• What is asked
Transcribe the recommender-system repository text, everything from "This repository contains" down to "debian-based image (slim).".

===== Selection

This repository contains the code used for the experiments in "Scalable and Provably Fair Exposure Control for Large-Scale Recommender Systems" by Riku Togashi, Kenshi Abe, and Yuta Saito.
@inproceedings{togashi2024scalable,
author = {Togashi, Riku and Abe, Kenshi and Saito, Yuta},
title = {Scalable and Provably Fair Exposure Control for Large-Scale Recommender Systems},
year = {2024},
booktitle = {Proceedings of the ACM Web Conference 2024},
}
Build docker image and generate datasets inside the image.
$ sh build_image.sh
The code can be used without docker. See Dockerfile for an example installation, which contains the minimum setup instructions for a debian-based image (slim).

==========
===== Available data

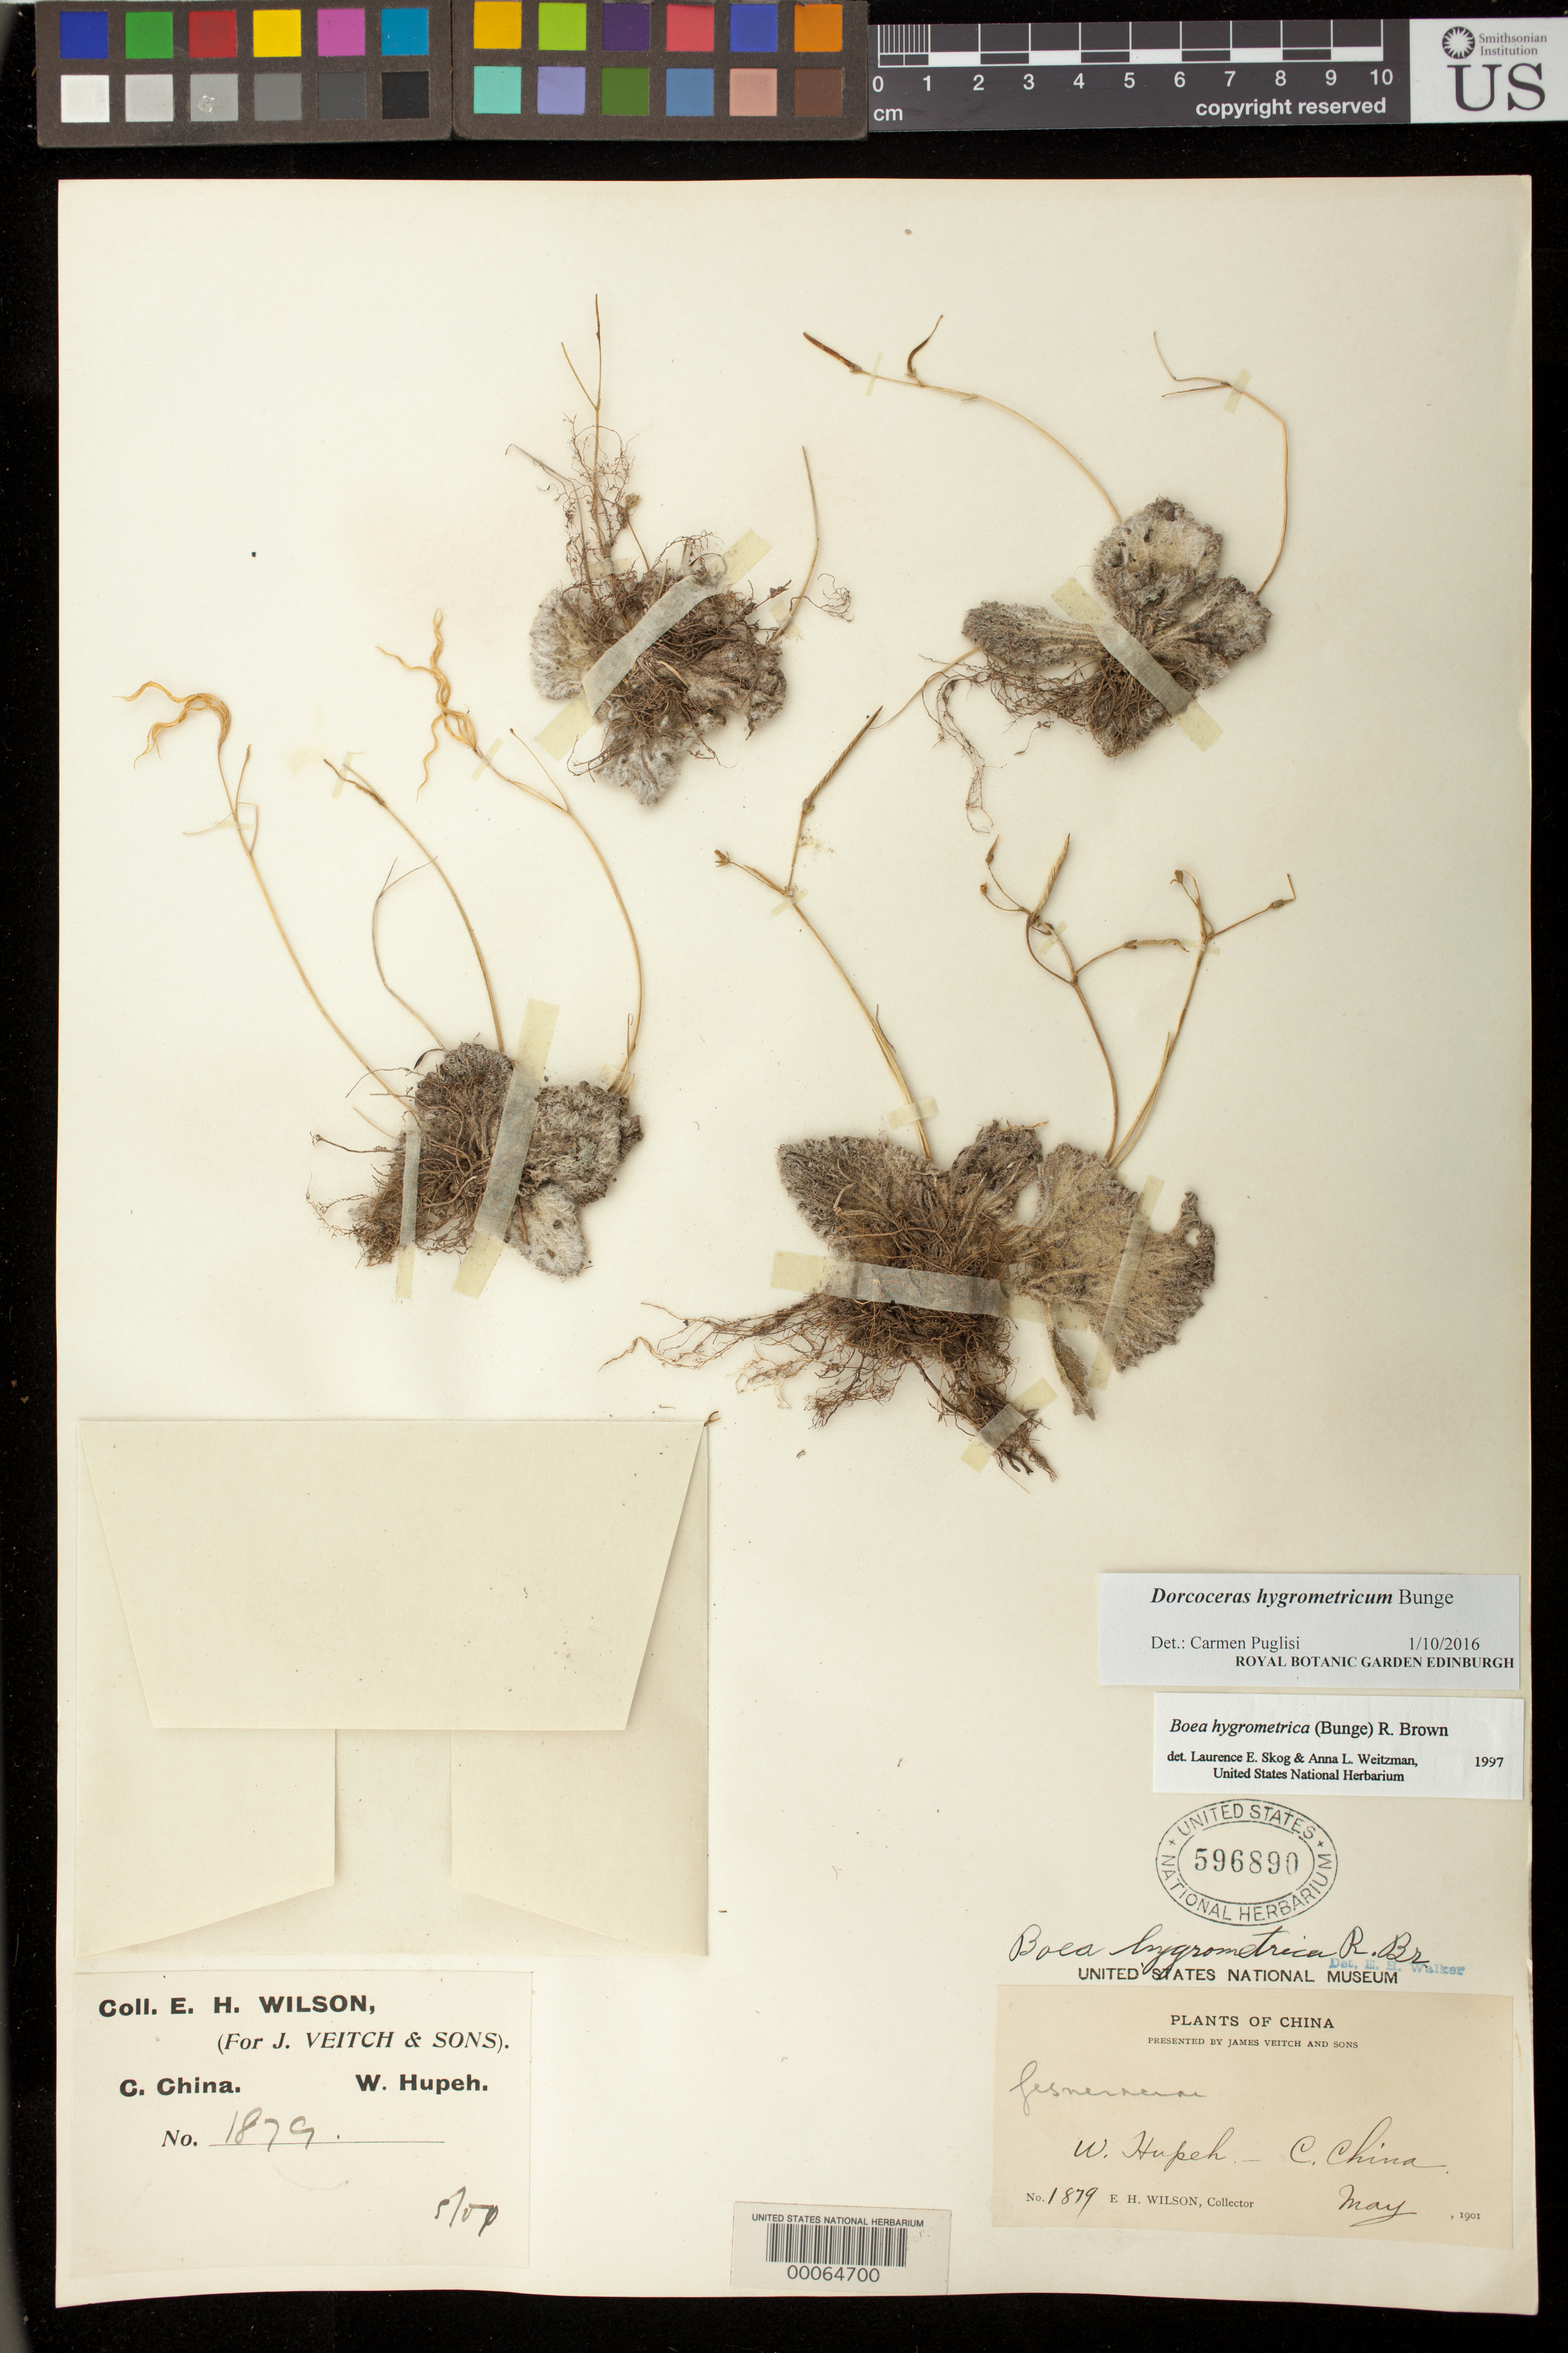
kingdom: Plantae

==========

• Completed exercise
This repository contains the code used for the experiments in "Scalable and Provably Fair Exposure Control for Large-Scale Recommender Systems" by Riku Togashi, Kenshi Abe, and Yuta Saito.
@inproceedings{togashi2024scalable,
author = {Togashi, Riku and Abe, Kenshi and Saito, Yuta},
title = {Scalable and Provably Fair Exposure Control for Large-Scale Recommender Systems},
year = {2024},
booktitle = {Proceedings of the ACM Web Conference 2024},
}
Build docker image and generate datasets inside the image.
$ sh build_image.sh
The code can be used without docker. See Dockerfile for an example installation, which contains the minimum setup instructions for a debian-based image (slim).